Could even just say there is a conspiracy and people are lying. Or a broken clock being right twice a day. (with enough NDE stories being probed about details, some are bound to get some right by chance)
Patients have eyes and ears, yeah? It's not surprising they can be somewhat aware of their environed during an operation. Even if they are supposed to be unconscious
>It's literally a made up story, that's my explanation
except that it isn’t and fabricating moronic headcanon bullshit to explain away something inconvenient to your entire position makes you no more logically consistent than those “idiots” you claim to lord over via reason and intellect.
the existential certainty of life outside of a body implies an apotheosis of reality, i.e. a strictly material account for “being” is insufficient. your refusal of your own soul and inane twittering to serve your own bias answers OP’s question.
>except that it isn’t
lol
How do you know? You are so full of shit
Where is the evidence? Please show my your most powerful evidence of people gaining this mystical knowledge from NDEs which isn't better explained by mundane theories
There is a reason this is a "pseudoscience", at worst it's hucksters that are literally lying.
At best it studies with poor practice, asking leading question, counting unremarkable hits, counting hits multiple times, etc.
>explain why a “soul” or metaphysical element of man is not worth considering.
Sure people can have "souls". I don't know what a soul is, though. So it doesn't mean anything to me.
Is there a theory of souls, what they can do, how they do it?
How can a soul see without eyes? I got no clue.
Why is an immaterial soul spatially located above the operating table? Don't know.
Why would I be motivated to think souls are a thing? Dunno
These are all problematic and weird. Even if I thought the mind was a separate thing from the brain.
>i don’t care to understand the opposition’s viewpoint because that might topple my position
yeah if you have no commitment to truth then reading dissenting positions would be unappealing
The opposition have no relevant viewpoint
"souls" is not a theory that makes predictions
it's unfalsifiable garbage
Please tell me how souls work!
see? you can't
elaborating a bit on the "false memories" thing, if you are unfamiliar with the idea
know how people are never reporting the experience of having an NDE real-time?
It's always the memory of having had an experience later being recalled
That they wouldn't need to even have the experience, in order to create memories of having had it, still the (false) memory is accessible, as any normal memory, when they get out of anaesthesia/coma
People have all kinds of false memories.
Like some trip your sibling went on when you were a small child, but you weren't on it. But your family later told a lot of stories about.
This is a common thing for people to form false memories of.
People genuinely recall having gone on that trip, to that city and seen a lion, etc. Vividly they can recall the experience as a grownup.
Despite it being entirely FALSE, they were at home with grandma, and only heard their sibling tell them about the lion.

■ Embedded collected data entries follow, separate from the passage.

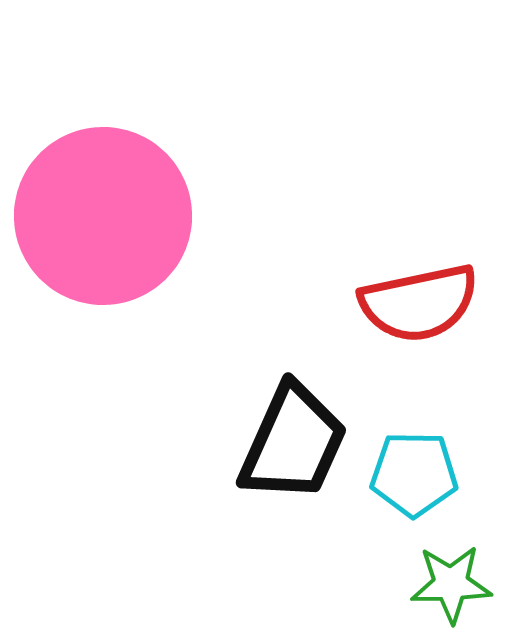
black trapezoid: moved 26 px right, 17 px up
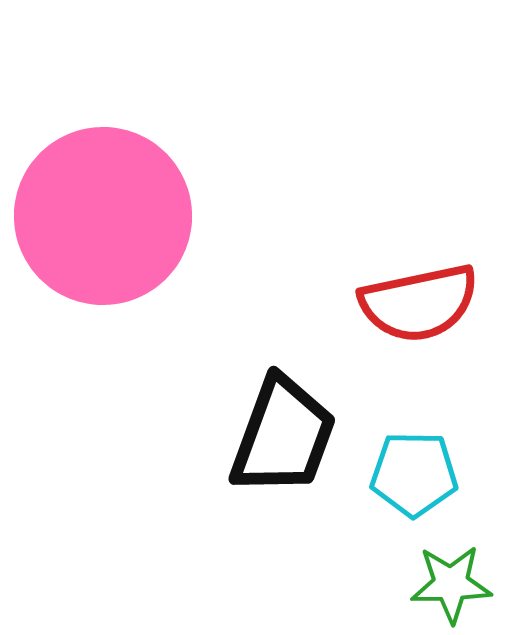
black trapezoid: moved 10 px left, 7 px up; rotated 4 degrees counterclockwise
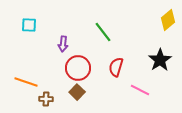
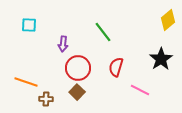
black star: moved 1 px right, 1 px up
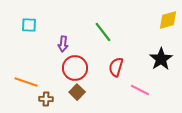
yellow diamond: rotated 25 degrees clockwise
red circle: moved 3 px left
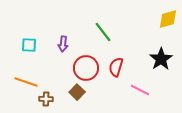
yellow diamond: moved 1 px up
cyan square: moved 20 px down
red circle: moved 11 px right
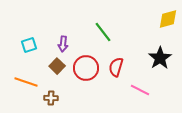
cyan square: rotated 21 degrees counterclockwise
black star: moved 1 px left, 1 px up
brown square: moved 20 px left, 26 px up
brown cross: moved 5 px right, 1 px up
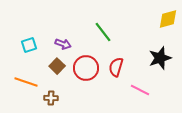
purple arrow: rotated 77 degrees counterclockwise
black star: rotated 15 degrees clockwise
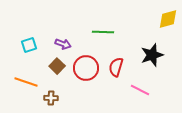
green line: rotated 50 degrees counterclockwise
black star: moved 8 px left, 3 px up
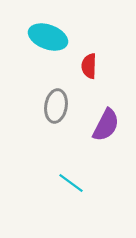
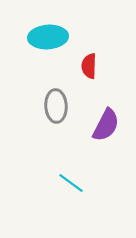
cyan ellipse: rotated 24 degrees counterclockwise
gray ellipse: rotated 12 degrees counterclockwise
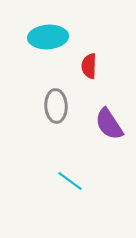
purple semicircle: moved 3 px right, 1 px up; rotated 120 degrees clockwise
cyan line: moved 1 px left, 2 px up
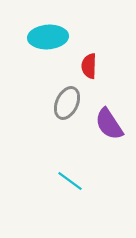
gray ellipse: moved 11 px right, 3 px up; rotated 28 degrees clockwise
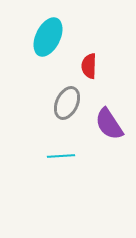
cyan ellipse: rotated 60 degrees counterclockwise
cyan line: moved 9 px left, 25 px up; rotated 40 degrees counterclockwise
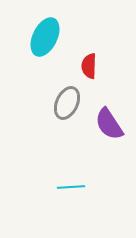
cyan ellipse: moved 3 px left
cyan line: moved 10 px right, 31 px down
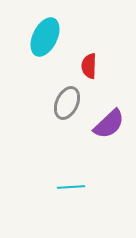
purple semicircle: rotated 100 degrees counterclockwise
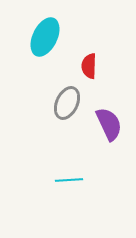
purple semicircle: rotated 72 degrees counterclockwise
cyan line: moved 2 px left, 7 px up
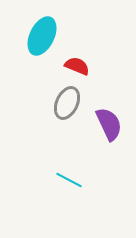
cyan ellipse: moved 3 px left, 1 px up
red semicircle: moved 12 px left; rotated 110 degrees clockwise
cyan line: rotated 32 degrees clockwise
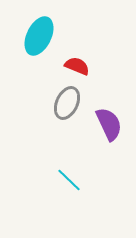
cyan ellipse: moved 3 px left
cyan line: rotated 16 degrees clockwise
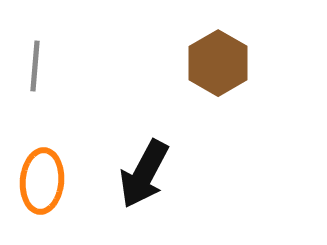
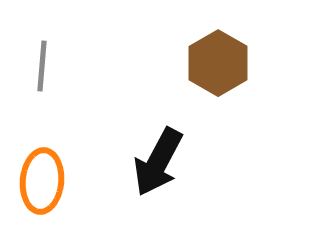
gray line: moved 7 px right
black arrow: moved 14 px right, 12 px up
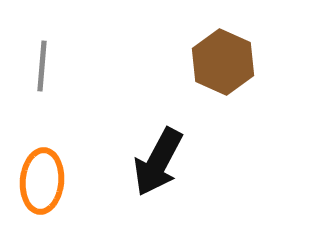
brown hexagon: moved 5 px right, 1 px up; rotated 6 degrees counterclockwise
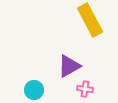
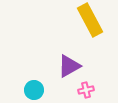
pink cross: moved 1 px right, 1 px down; rotated 21 degrees counterclockwise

Even if NDE's are valid they're transcendental, you are effectively leaving reality, there is no evidence that god is having a continued effect in this reality
Also, many NDEs are pretty "borderline" when it comes to whether the person was dead or not, they're definitely in a grey area of brain activity so some of them could be chalked up to the brain releasing chemicals (including DMT, a very powerful psychedelic) to try to calm down the person who is dying.

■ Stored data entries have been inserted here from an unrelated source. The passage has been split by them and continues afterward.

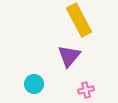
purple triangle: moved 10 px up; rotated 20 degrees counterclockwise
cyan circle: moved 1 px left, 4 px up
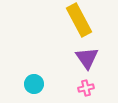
purple triangle: moved 18 px right, 2 px down; rotated 15 degrees counterclockwise
pink cross: moved 2 px up
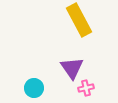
purple triangle: moved 15 px left, 10 px down
cyan circle: moved 4 px down
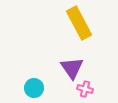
yellow rectangle: moved 3 px down
pink cross: moved 1 px left, 1 px down; rotated 28 degrees clockwise
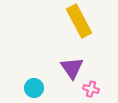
yellow rectangle: moved 2 px up
pink cross: moved 6 px right
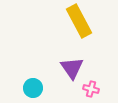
cyan circle: moved 1 px left
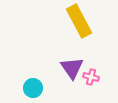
pink cross: moved 12 px up
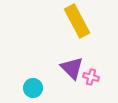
yellow rectangle: moved 2 px left
purple triangle: rotated 10 degrees counterclockwise
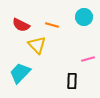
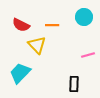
orange line: rotated 16 degrees counterclockwise
pink line: moved 4 px up
black rectangle: moved 2 px right, 3 px down
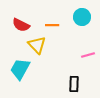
cyan circle: moved 2 px left
cyan trapezoid: moved 4 px up; rotated 15 degrees counterclockwise
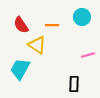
red semicircle: rotated 30 degrees clockwise
yellow triangle: rotated 12 degrees counterclockwise
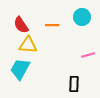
yellow triangle: moved 9 px left; rotated 30 degrees counterclockwise
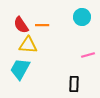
orange line: moved 10 px left
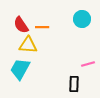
cyan circle: moved 2 px down
orange line: moved 2 px down
pink line: moved 9 px down
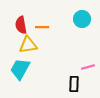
red semicircle: rotated 24 degrees clockwise
yellow triangle: rotated 12 degrees counterclockwise
pink line: moved 3 px down
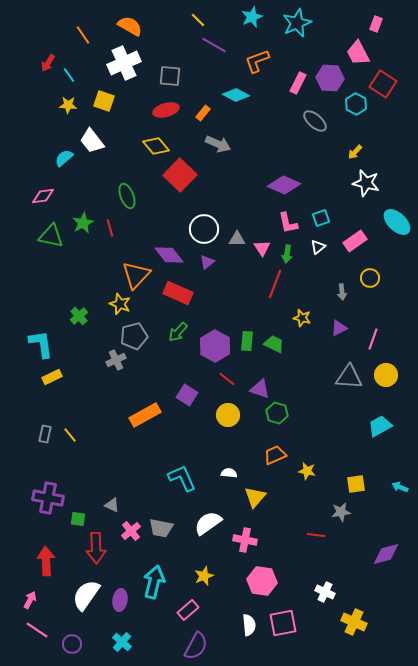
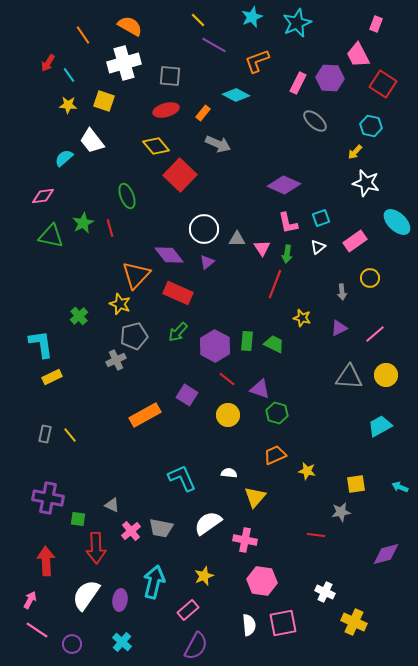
pink trapezoid at (358, 53): moved 2 px down
white cross at (124, 63): rotated 8 degrees clockwise
cyan hexagon at (356, 104): moved 15 px right, 22 px down; rotated 15 degrees counterclockwise
pink line at (373, 339): moved 2 px right, 5 px up; rotated 30 degrees clockwise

No human can actually report to us what it is like to be DEAD, death is a point of no return and thus a point of no knowledge for us living humans.
Also your point about personal revelation is ridiculous, it could be easily countered by going downtown and watching homeless people ramble about their own personal "revelations". There's no easy way to separate schizo delusion from "revelation" without actual evidence.
my israelite söycestors from spain spread the ideologies from the middle east
People learned enough information from scientific exploration to determine that gods of mythology aren’t actually real.
People aren’t straying from god, they’re learning god isn’t in religions if God exists.